⟨
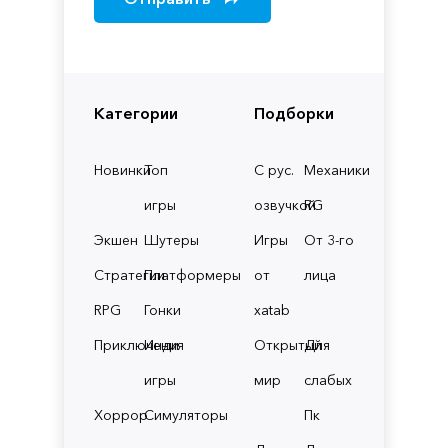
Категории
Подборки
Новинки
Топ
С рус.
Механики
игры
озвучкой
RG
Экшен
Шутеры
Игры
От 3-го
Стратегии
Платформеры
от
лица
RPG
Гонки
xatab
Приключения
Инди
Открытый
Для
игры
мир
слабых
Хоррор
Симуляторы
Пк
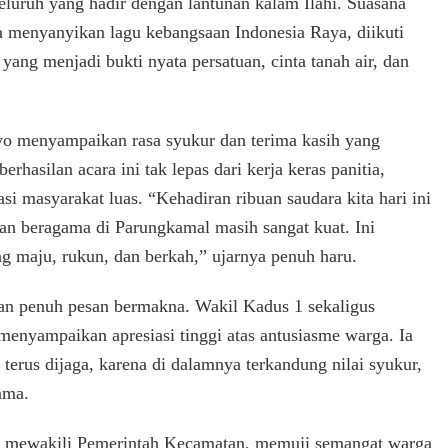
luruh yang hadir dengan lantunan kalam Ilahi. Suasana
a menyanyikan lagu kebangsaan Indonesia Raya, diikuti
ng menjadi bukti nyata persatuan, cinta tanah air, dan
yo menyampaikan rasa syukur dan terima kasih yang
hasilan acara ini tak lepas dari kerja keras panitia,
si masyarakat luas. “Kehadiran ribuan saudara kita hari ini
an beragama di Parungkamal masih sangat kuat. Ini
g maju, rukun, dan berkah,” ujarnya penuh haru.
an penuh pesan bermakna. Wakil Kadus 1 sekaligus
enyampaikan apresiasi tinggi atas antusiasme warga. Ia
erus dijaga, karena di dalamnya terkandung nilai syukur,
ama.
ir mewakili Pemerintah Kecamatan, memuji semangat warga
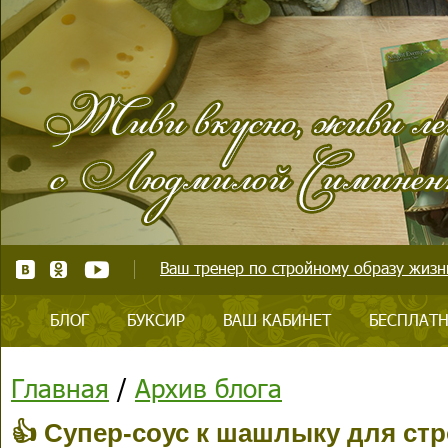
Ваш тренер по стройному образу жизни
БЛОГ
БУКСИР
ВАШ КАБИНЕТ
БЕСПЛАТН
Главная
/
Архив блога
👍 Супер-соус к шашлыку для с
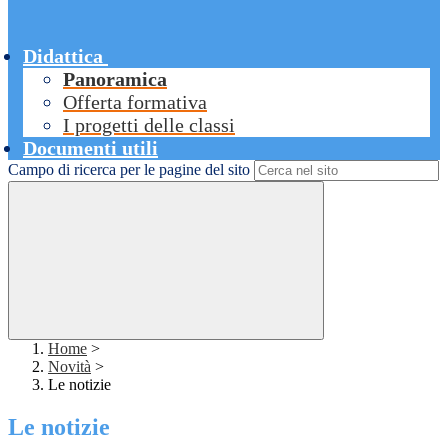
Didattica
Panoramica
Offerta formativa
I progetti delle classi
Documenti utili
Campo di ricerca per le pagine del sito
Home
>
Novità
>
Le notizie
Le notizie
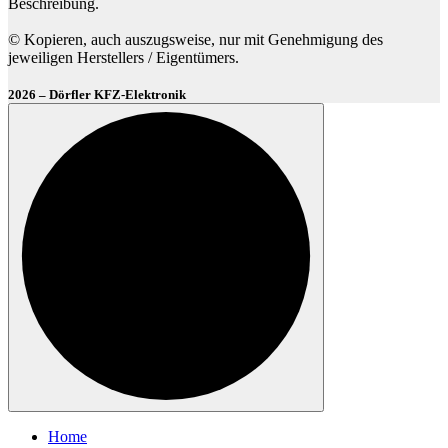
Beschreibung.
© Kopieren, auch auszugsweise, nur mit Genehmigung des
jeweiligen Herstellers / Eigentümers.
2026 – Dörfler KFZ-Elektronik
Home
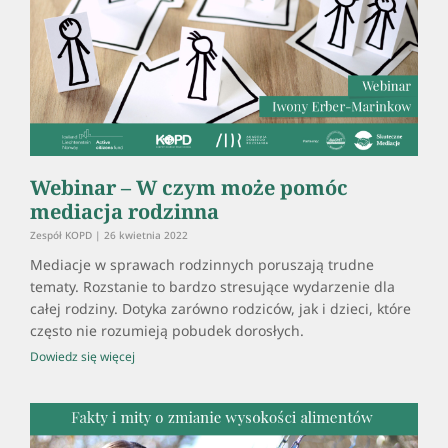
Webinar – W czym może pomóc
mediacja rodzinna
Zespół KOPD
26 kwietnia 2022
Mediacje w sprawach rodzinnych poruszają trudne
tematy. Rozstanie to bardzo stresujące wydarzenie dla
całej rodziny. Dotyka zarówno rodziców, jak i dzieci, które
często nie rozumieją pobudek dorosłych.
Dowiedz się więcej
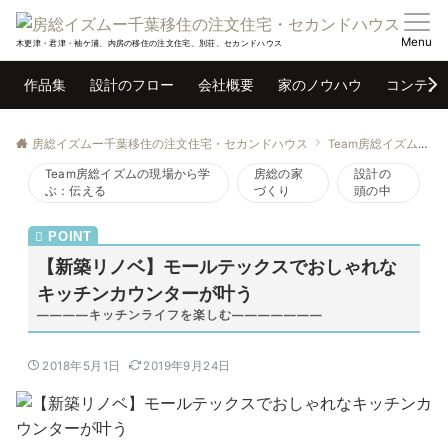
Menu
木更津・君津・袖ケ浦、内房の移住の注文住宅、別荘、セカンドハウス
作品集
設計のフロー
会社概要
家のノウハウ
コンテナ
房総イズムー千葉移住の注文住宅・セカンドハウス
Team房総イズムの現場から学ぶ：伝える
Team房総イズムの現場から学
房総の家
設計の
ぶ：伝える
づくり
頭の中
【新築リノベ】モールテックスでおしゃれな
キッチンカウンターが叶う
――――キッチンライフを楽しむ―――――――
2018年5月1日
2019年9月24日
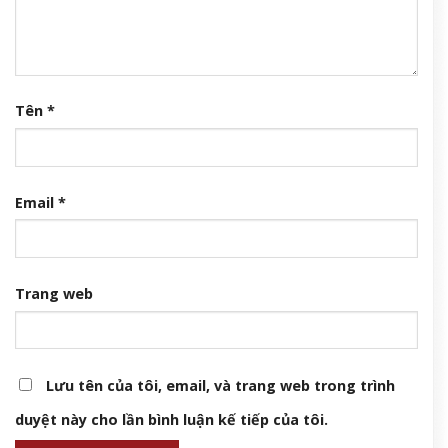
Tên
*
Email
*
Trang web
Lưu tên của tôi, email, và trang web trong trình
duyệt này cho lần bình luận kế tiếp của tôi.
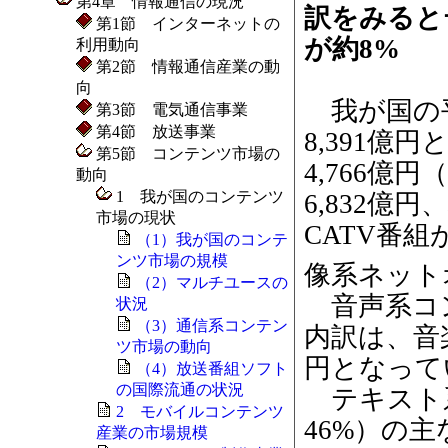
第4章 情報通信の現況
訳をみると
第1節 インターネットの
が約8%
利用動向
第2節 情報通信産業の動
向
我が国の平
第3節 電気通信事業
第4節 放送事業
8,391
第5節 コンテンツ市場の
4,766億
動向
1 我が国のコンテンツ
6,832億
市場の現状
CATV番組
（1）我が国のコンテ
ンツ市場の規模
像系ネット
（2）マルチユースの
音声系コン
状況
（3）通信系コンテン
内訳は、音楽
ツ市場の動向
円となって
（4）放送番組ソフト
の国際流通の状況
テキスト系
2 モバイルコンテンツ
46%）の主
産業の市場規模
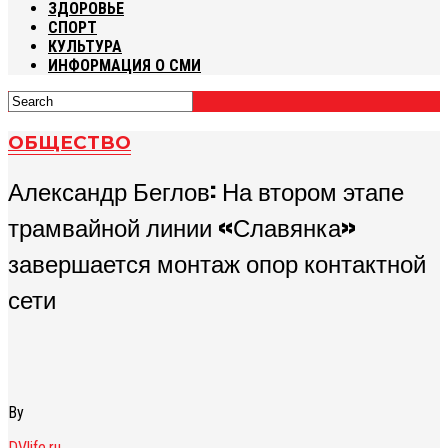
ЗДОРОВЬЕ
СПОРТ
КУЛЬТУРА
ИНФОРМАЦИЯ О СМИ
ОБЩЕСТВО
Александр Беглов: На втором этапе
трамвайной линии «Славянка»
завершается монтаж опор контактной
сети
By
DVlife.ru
⟩
YOUR ASSIGNMENT:
Transcribe, from the records above, the first line and every line after it up to and including the line with "enyampaikan apresiasi tinggi"; omit pictures.

TASK ANSWER:
Категории
Подборки
Новинки
Топ
С рус.
Механики
игры
озвучкой
RG
Экшен
Шутеры
Игры
От 3-го
Стратегии
Платформеры
от
лица
RPG
Гонки
xatab
Приключения
Инди
Открытый
Для
игры
мир
слабых
Хоррор
Симуляторы
Пк
luruh yang hadir dengan lantunan kalam Ilahi. Suasana
a menyanyikan lagu kebangsaan Indonesia Raya, diikuti
ng menjadi bukti nyata persatuan, cinta tanah air, dan
yo menyampaikan rasa syukur dan terima kasih yang
hasilan acara ini tak lepas dari kerja keras panitia,
si masyarakat luas. “Kehadiran ribuan saudara kita hari ini
an beragama di Parungkamal masih sangat kuat. Ini
g maju, rukun, dan berkah,” ujarnya penuh haru.
an penuh pesan bermakna. Wakil Kadus 1 sekaligus
enyampaikan apresiasi tinggi atas antusiasme warga. Ia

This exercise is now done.